Move On wordplay

Tristero at Digby’s place looks today at “the problem of modern rhetoric” within the Right/Left political debate, prompted by the supposedly right-wing answer to MoveOn.org. MoveOn’s Eli Parisher makes the same mistake the left (including me) usually does in phrasing things to make other lefties nod their heads, and everyone else’s eyes glaze over.

The wingers’ language is simple and direct, filled with monosyllabic feelgoods, and a nasty one-word putdown. The response was hedged (“So far”), polysyllabic, included words with complex structure and meaning (“palpable,” but “palatable” is meant), and unjustifiably restrained. Certainly both Fleischer and Sembler can easily be characterized as “obnoxious,” and that’s the least of it.

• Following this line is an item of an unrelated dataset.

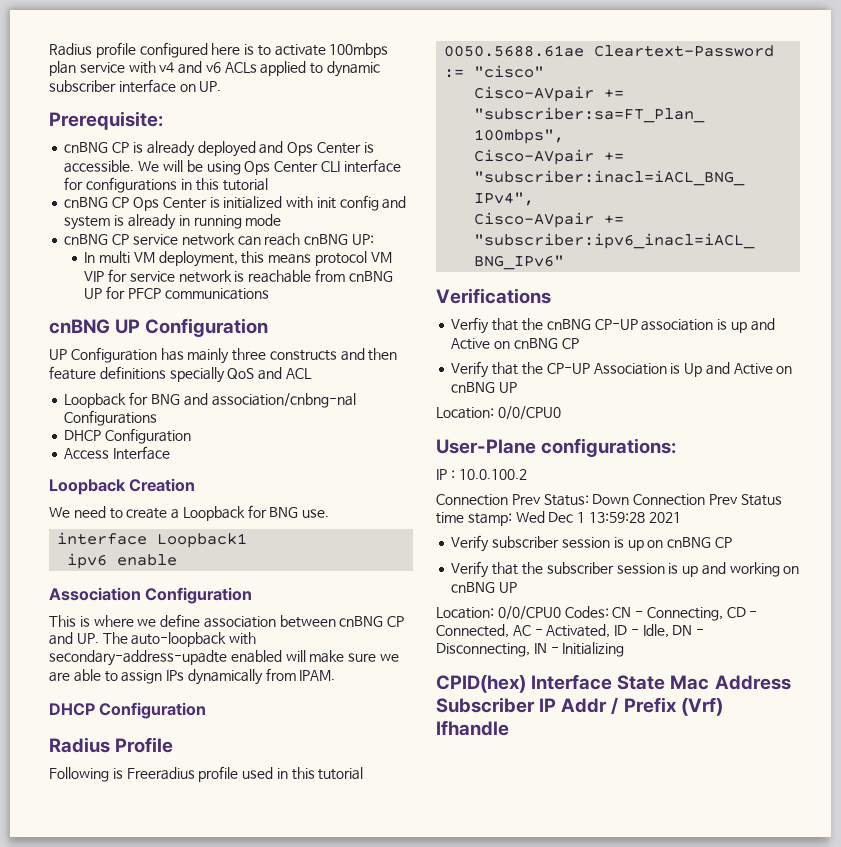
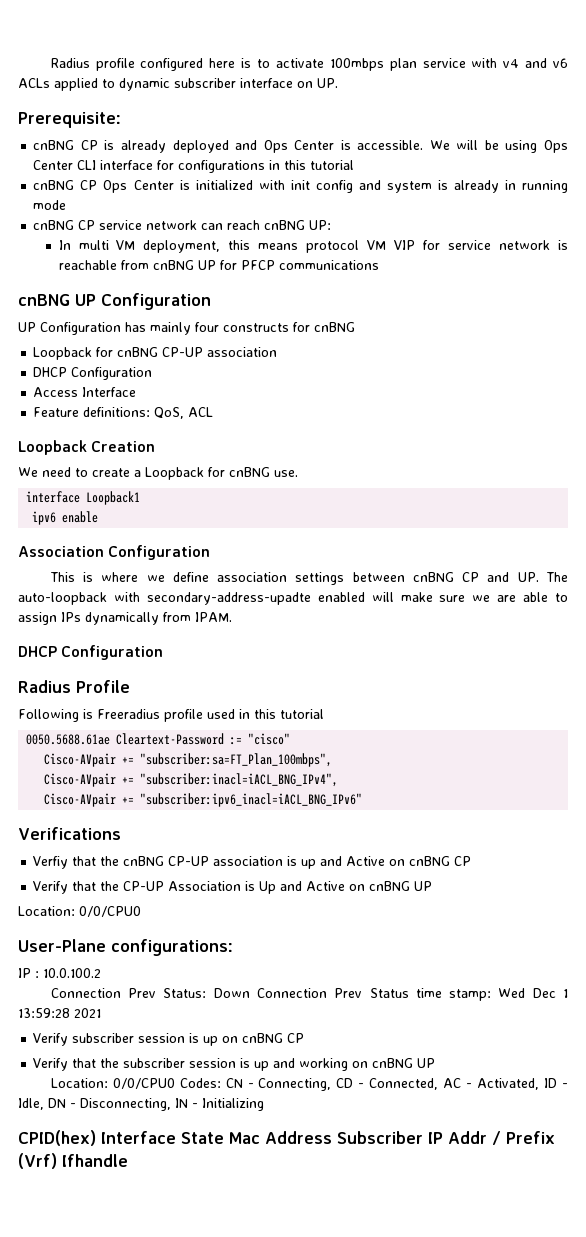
[232,348,398,361] [49,366,312,383] [64,392,356,408] [64,410,158,426] three constructs and then feature definitions specially QoS and ACL // Loopback for BNG and association/cnbng-nal Configurations -> [195,322,355,332] [33,347,278,360] four constructs for cnBNG // Loopback for cnBNG CP-UP association
(171, 453) none -> [33,407,214,419] // Feature definitions: QoS, ACL
[269,507,299,518] BNG -> [229,467,270,477] cnBNG
(276, 622) none -> [295,572,345,585] settings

When the MoveOn.org ad first appeared, I did not care for the play on General Petraus’ name — I thought it sophomoric. I completely agreed with the ad’s premise and tone, and certainly thought it fair and accurate otherwise, just quibbled with the copy choices.

But now, I think something that has caused this much ruckus, has a lot going for it. Clearly, the language got through, made a clear point and struck a nerve, unlike most our our rhetoric.

Anyway, like the Dixie Chicks, this whole episode will be viewed very differently in a year or so, if not less, as things nosedive in Iraq, Iran gets bombed and unleashes 10 times the chaos in the Middle East, the economy here crashes and 50% of the population can’t afford to buy gas. MoveOn will look like prophets, if any Republican even gives a shit about Petraus’ wittle hurt feelings at that point which they won’t one bit, because they really don’t even now.

BTW, the staged backlash to the ad is the attempted swiftboating of the netroots, and we are not going to go limp like Kerry did. Any “liberal” who isn’t supporting MoveOn 100% on this: get off the fucking bus right now.